> _SOURCE TEXT_:

Soon after I left the world changed, and I had the opportunity to view our reaction to 9/11 with an outsider's point of view. I was appalled, and I continue to be horrified at the way things have developed since. The whole situation seems to have been deliberately set up to 'relieve' the American people of their freedoms, to gain more control over the population, and to ensure that they accept it all out of fear and the need for protection all while feeding the greed of their oppressors.

Since leaving the US I have seen many of these changes to personal freedoms, as I'm sure many of you have. I was placed on the FBI watch list for over 2 years simply for having relocated before 9/11 and then marrying a girl of Middle Eastern ethnicity. In our many travels I've had to stand aside while she's been subjected to random bag searches and personal frisking on many occassions - each time it was obvious it was because of her racial background. On one flight from Houston to Nashville she was the only one frisked out of nearly 80 passengers. Ridiculous and shameful.

Growing up I recited the pledge of allegiance numerous times and thought not alot of it, I just considered it was the right thing to do given the whole class was doing it. But now I shudder at the thought of pledging allegiance to the country of my birth. I have great disdain for what the US has become and what it now stands for. I love the people of the country (as many of my family and friends still reside there), but I owe those in power nothing for the 'services' they provide. In fact they owe the people of the nation much more than they could ever possibly pay.

> _WHAT THE TASK REQUIRES_: Retype the essay on leaving the US from "Soon after I" to "of their oppressors.". The data that comes next can be left aside.

> _DATA EXTRACT_:
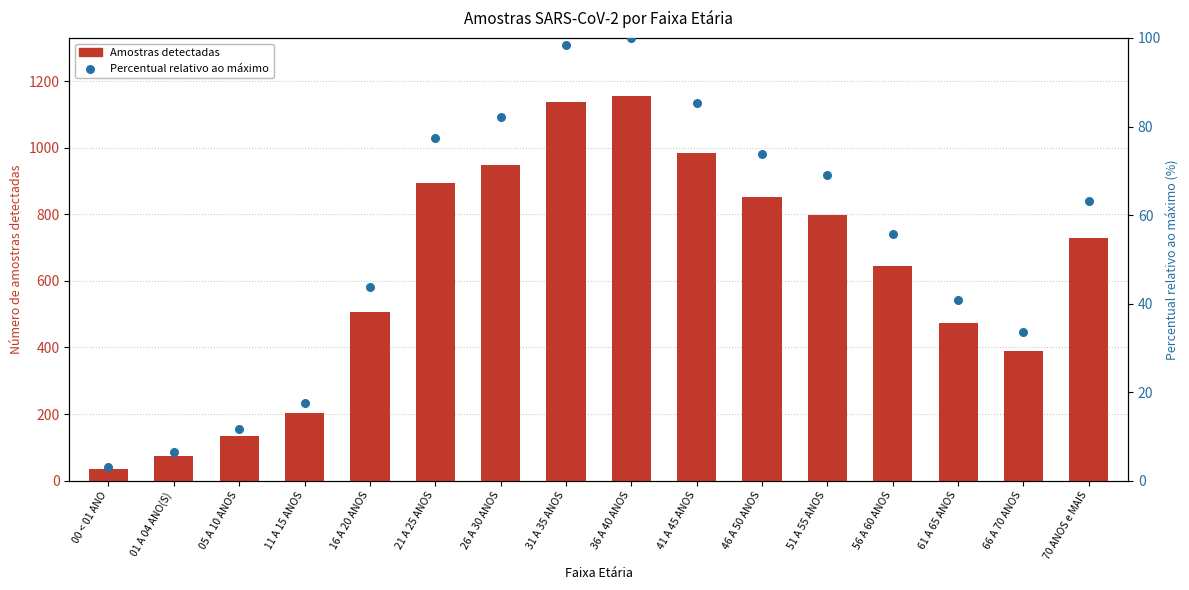

At how many categories does at least one series exceed 684?

8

> _RESULT BELOW_:
Soon after I left the world changed, and I had the opportunity to view our reaction to 9/11 with an outsider's point of view. I was appalled, and I continue to be horrified at the way things have developed since. The whole situation seems to have been deliberately set up to 'relieve' the American people of their freedoms, to gain more control over the population, and to ensure that they accept it all out of fear and the need for protection all while feeding the greed of their oppressors.